Hint: In this question, we need to determine the probability of the drawn ball from \[{u_2}\] being white. For this we will use the basic definition of the probability along with the combinations of the similar objects.

Complete step-by-step answer:
Urn \[{u_1}\] contains 3 white and 2 red balls, so the total number of balls in urn \[{u_1}\] is 5.
Urn \[{u_2}\] contains 1 white ball
Now it is said that a coin is tossed and if Head appear in the coin then 1 ball is drawn at random from urn \[{u_1}\] and put into \[{u_2}\],
So the probability of drawing the ball from urn \[{u_1}\] if the ball drawn at random is white
\[\Rightarrow {P_1} =\left( {\dfrac{1}{2}}\right)\left( {\dfrac{3}{5}}\right)\left( {\dfrac{2}{2}}\right) =\dfrac{3}{{10}}\]
Now again if the ball drawn at random from urn \[{u_1}\] is red ball, so the probability becomes
\[\Rightarrow {P_2} =\left( {\dfrac{1}{2}}\right)\left( {\dfrac{2}{5}}\right)\left( {\dfrac{1}{2}}\right) =\dfrac{1}{{10}}\]
Now it is said that when the coin was tossed and if the coin would have showed with tail,
So the probability of drawing the ball from urn \[{u_1}\] if the ball drawn at random is 2 white,
\[\Rightarrow {P_3} =\left( {\dfrac{1}{2}}\right)\left( {\dfrac{{{}^3{C_2}}}{{{}^5{C_2}}}}\right)\left( {\dfrac{3}{3}}\right) =\left( {\dfrac{1}{2}}\right)\left( {\dfrac{3}{{\dfrac{{5\times 4}}{2}}}}\right)\left( {\dfrac{3}{3}}\right) =\dfrac{3}{{20}}\]
Now again if the ball drawn at random from urn \[{u_1}\] is 1 red ball and 1 white, so the probability becomes
\[\Rightarrow {P_4} =\left( {\dfrac{1}{2}}\right)\left( {\dfrac{{{}^3{C_1} \times {}^2{C_1}}}{{{}^5{C_2}}}}\right)\left( {\dfrac{2}{3}}\right) =\left( {\dfrac{1}{2}}\right)\left( {\dfrac{{3 \times 2}}{{\dfrac{{5\times 4}}{2}}}}\right)\left( {\dfrac{2}{3}}\right) =\dfrac{1}{5}\]

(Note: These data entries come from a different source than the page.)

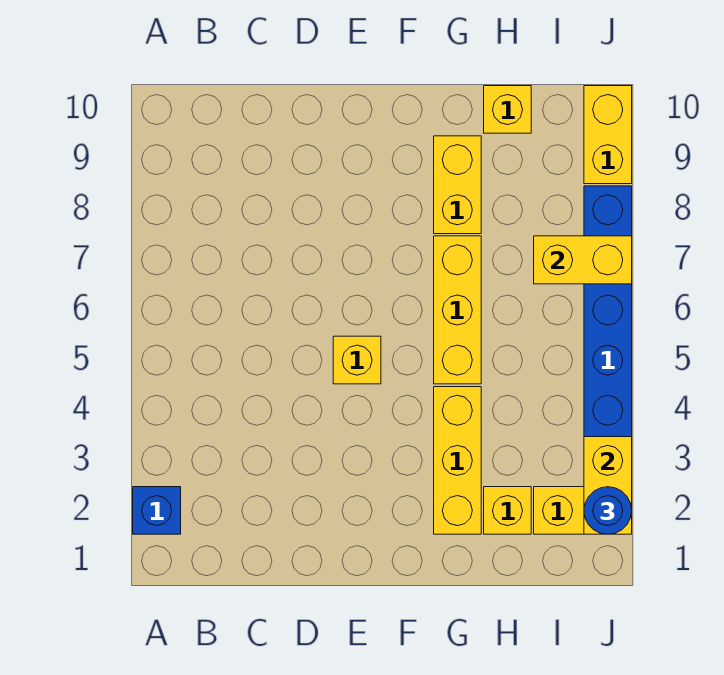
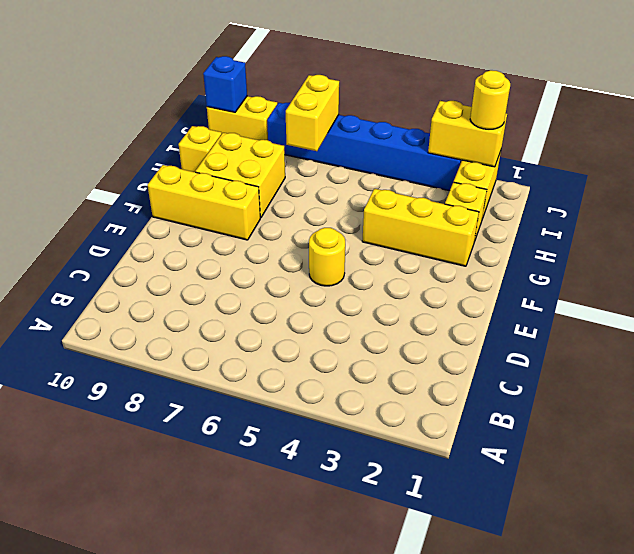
blue 1x1 brick [133,487,181,534] -> blue 1x1 brick moved to [203,56,247,112]
yellow 1x1 brick [333,336,381,384] -> yellow 1x1 round brick [309,228,345,286]
yellow 1x3 brick [434,236,481,384] -> yellow 1x3 brick moved to [148,165,260,240]
yellow 1x2 brick [434,136,481,234] -> yellow 2x2 brick [195,133,285,218]
blue 1x1 round brick [584,487,632,534] -> yellow 1x1 round brick [470,70,510,129]

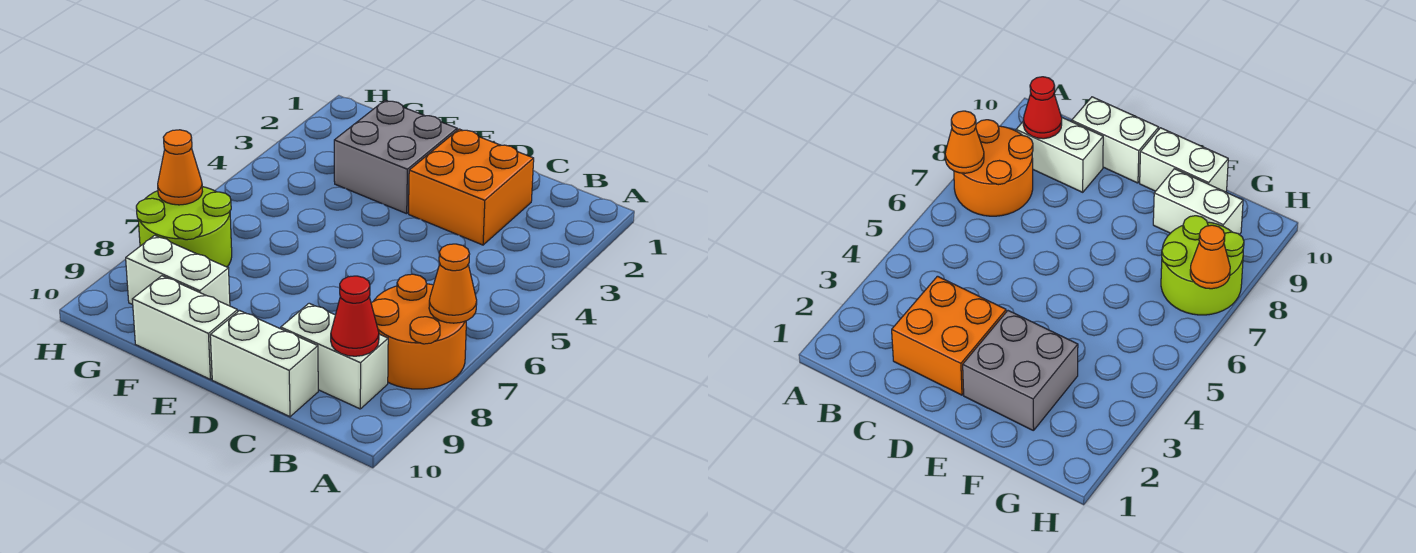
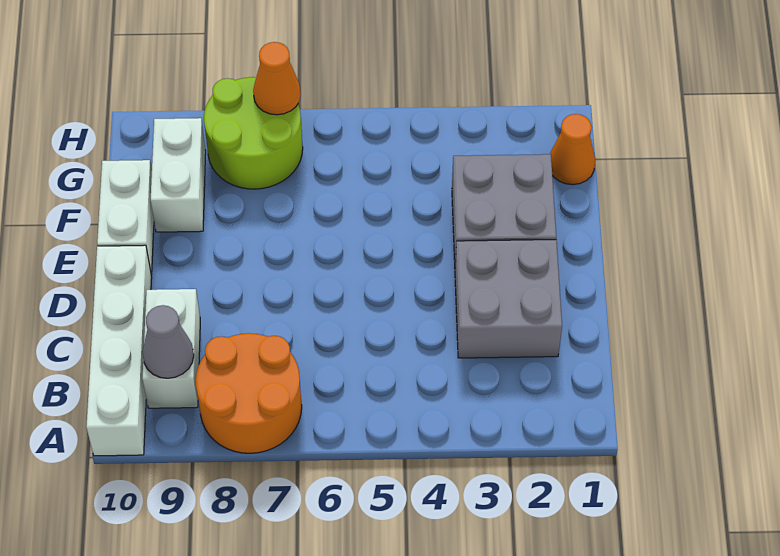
orange 1x1 cone [429,244,477,323] -> orange 1x1 cone moved to [550,114,595,185]
red 1x1 cone [331,276,379,356] -> grey 1x1 cone [142,305,194,378]
orange 2x2 brick [409,129,534,245] -> grey 2x2 brick [455,240,562,358]
white 1x2 brick [210,311,318,417] -> white 1x4 brick [86,245,152,456]

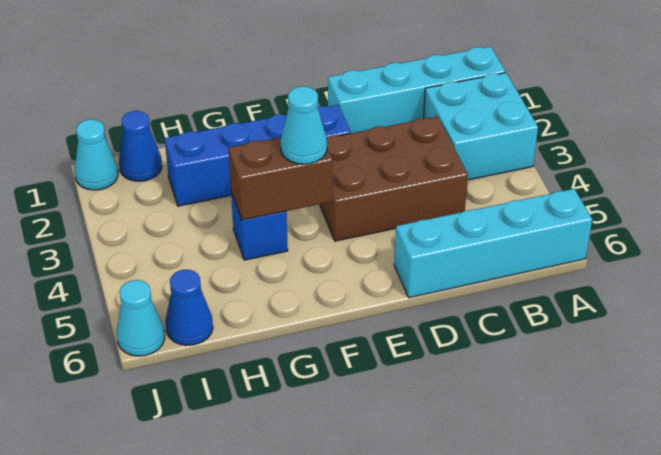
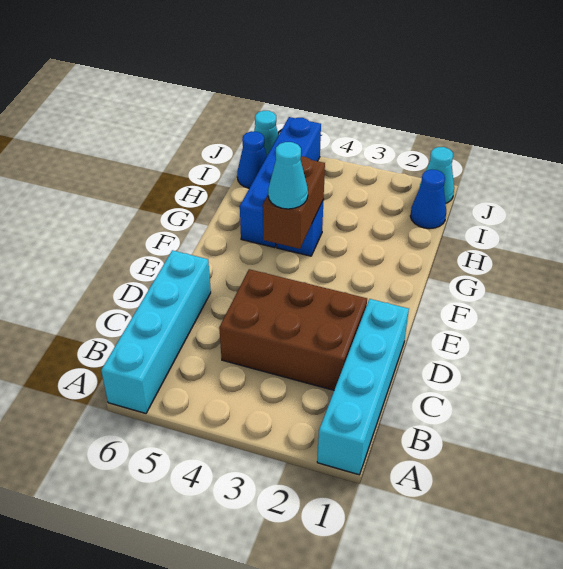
cyan 2x2 brick [424,73,538,180] -> none
brown 2x3 brick [320,116,468,241] -> brown 2x3 brick turned to [219,269,367,390]
blue 1x4 brick [165,105,351,206] -> blue 1x4 brick moved to [240,117,321,248]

Now if the ball drawn at random from urn \[{u_1}\] is 2 red ball, so the probability
\[\Rightarrow {P_5} =\left( {\dfrac{1}{2}}\right)\left( {\dfrac{{{}^2{C_2}}}{{{}^5{C_2}}}}\right)\left( {\dfrac{1}{3}}\right) =\left( {\dfrac{1}{2}}\right)\left( {\dfrac{1}{{\dfrac{{5\times 4}}{2}}}}\right)\left( {\dfrac{2}{3}}\right) =\dfrac{1}{{60}}\]
So the total probability of the drawing ball from \[{u_2}\]
\[
\Rightarrow P = {P_1} + {P_2} + {P_3} + {P_4} + {P_5}\\
   =\dfrac{3}{{10}} +\dfrac{1}{{10}} +\dfrac{3}{{20}} +\dfrac{1}{5} +\dfrac{1}{{60}}\\
   =\dfrac{{45}}{{60}}\\
   =\dfrac{{23}}{{60}}\\
\]
Hence the probability of the drawn ball from \[{u_2}\] being white is\[ =\dfrac{{23}}{{60}}\]
So, the correct answer is “Option B”.

Note:
\[{}^n{C_r}\] is the mathematical representation of the combination which is a method of selection of some items or all of the items from a set without considering the sequence of selection whereas in the case of permutation which is the method of arrangements of items of a set the sequence is considered represented as \[{}^n{P_r}\] .
\[{}^n{C_r} =\dfrac{{n!}}{{\left( {n - r}\right)!r!}}\]
\[{}^n{P_r} =\dfrac{{n!}}{{\left( {n - r}\right)!}}\]